Multimeter 

Fluke 175 Digital Multimeter Multimeters are undoubtedly the most common item of electrical test equipment in use.  Often it is the first piece of equipment people will turn to when trying to visualize and obtain data on an electrical system.

As the name suggests, a multimeter is an single meter with the ability to measure several electrical quantities.
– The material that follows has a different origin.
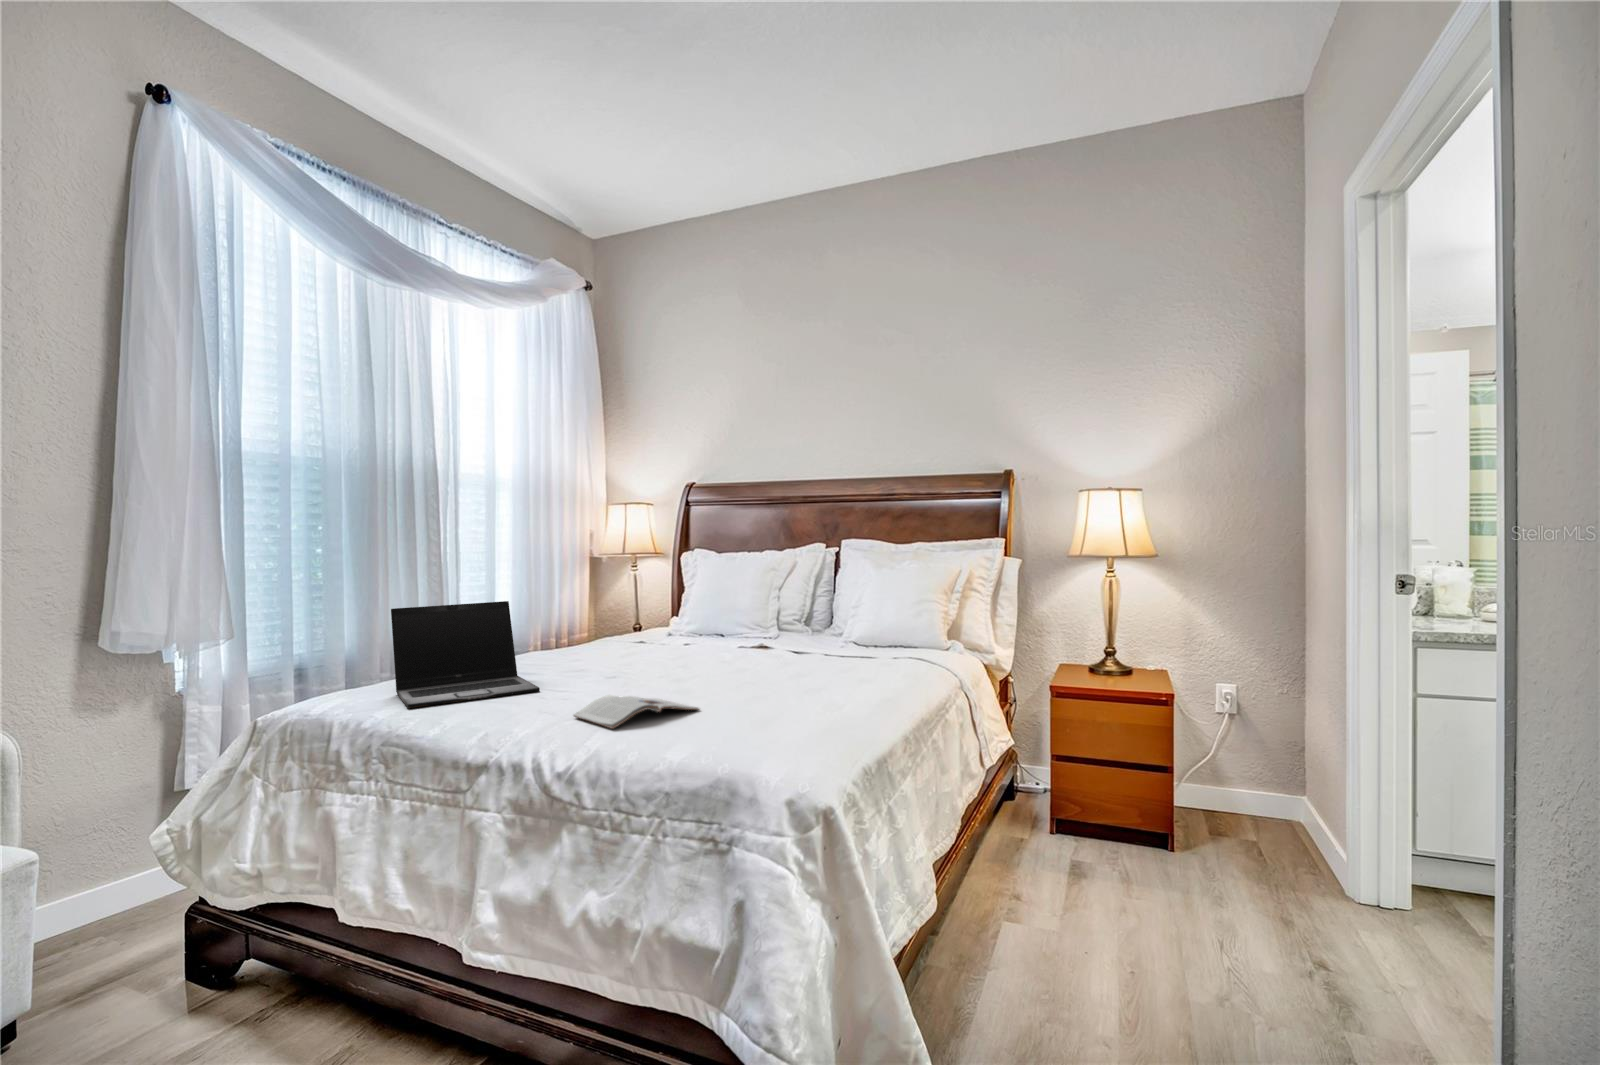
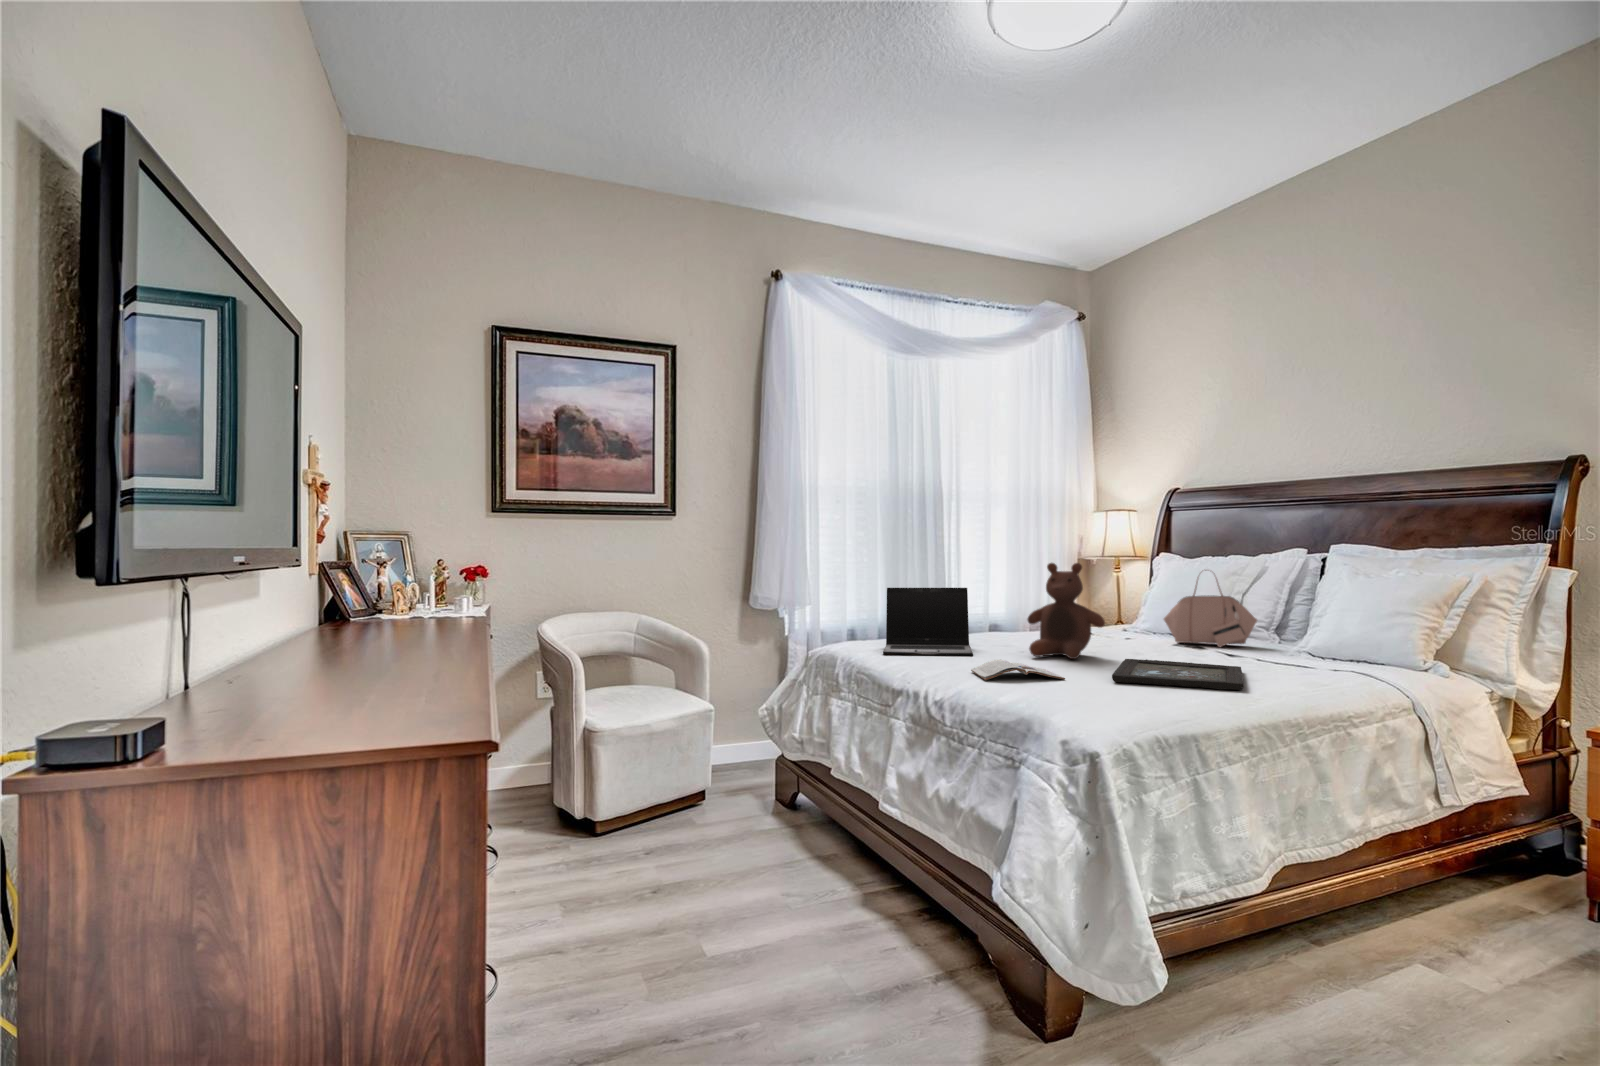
stuffed bear: none [597,564,690,681] -> present [1027,563,1105,659]
handbag: none [712,566,797,644] -> present [1164,570,1257,647]
tray: none [727,665,879,704] -> present [1112,659,1244,690]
Nearly all multimeters will include the measurement of at voltage, current and resistance.  Depending on the type and sophistication of the meter, other measurable quantities would include frequency, capacitance and even temperature.  In addition to measurement, some meters include functions such as data logging, diode and continuity testing, instrument loop testing and wireless remote displays.

Commercially, there is a massive range of multimeters available to suit various technical requirements and cost budgets.  Meters vary not in only what the can measure, but in how accurately they make the measurements and the range over which the measurements can be made.   Meters offer different levels of operational safety, varying levels of usability and construction quality.  Making a good selection, is a trade of between all these various elements.

Analogue and Digital Meters

Multimeters come in two types - analogue in which a moving needle displays the measured quantities on a printed scale and digital, where the measured quantity is read on an LCD display.

In industry, digital meters tend to dominate due to there ease of use.  Some users prefer analogue, particularly if quantities are varying as it can be more easy to get a feel for ranges.  On analogue meters, measurements can be peripherally viewed  by noting the approximate location of the needle on the scale.  

Parallax Error: in an analogue meter, the needle is above the scale and if the reading is not taken by looking directly on to the needle a visual error can occur.  Better quality meters will include a mirror on the scale, which if the user aligns the needle with its image  will avoid any parallax error.

Average or True RMS

Sanwa SH-88TR Analogue
Multimeter In a perfect sine wave, the average and RMS (root mean square) values of current are related to the peak by constant factors (2/pi =0.636  and 1/√2 = 0.707 respectively).  Many meters will measure the average value of an a.c. waveform and calculate the peak and RMS values by applying these scaling factors.

In real life situations, an a.c. waveform is often very different from that of a perfect sine wave.  Using an averaging meter in this instance would lead to errors.  True RMS meters will take into account the non-pure sinusoidal nature of the waveform being measured and return accurate RMS values of any measured quantity.  True RMS meters tend to be more expensive, although in many applications this extra cost is justified.

Tip:  many electrical systems involve the use of variable frequency drives.  In these devices, a synthetic sine wave is generated by adjusting the width of high frequency pules.  Many multimeters are designed, rated and calibrated for frequencies around 50 or 60 Hz.  Within a variable frequency drive, while the output frequency is stated as being around these levels, the reality of it's high frequency generation, may give unreliable readings on multimeters not designed for this. Multimeters intended for use with variable frequency drives should have an appropriate frequency resolution.

Calibration

The accuracy of any measuring device will drift over time.  This is the same for multimeters.  The object of calibration is to adjust the meter to ensure it is performing within its designed accuracy limits.  Calibration is normally performed in a laboratory, where the meter readings are compared to a known reference.

In industry and commercial use, multimeters are subject to being calibrated at periodic intervals (typically yearly).  In these applications before trusting any measurements, it is important to verify the accuracy of the meter by reviewing the calibration certificate and ensuring it is still in date.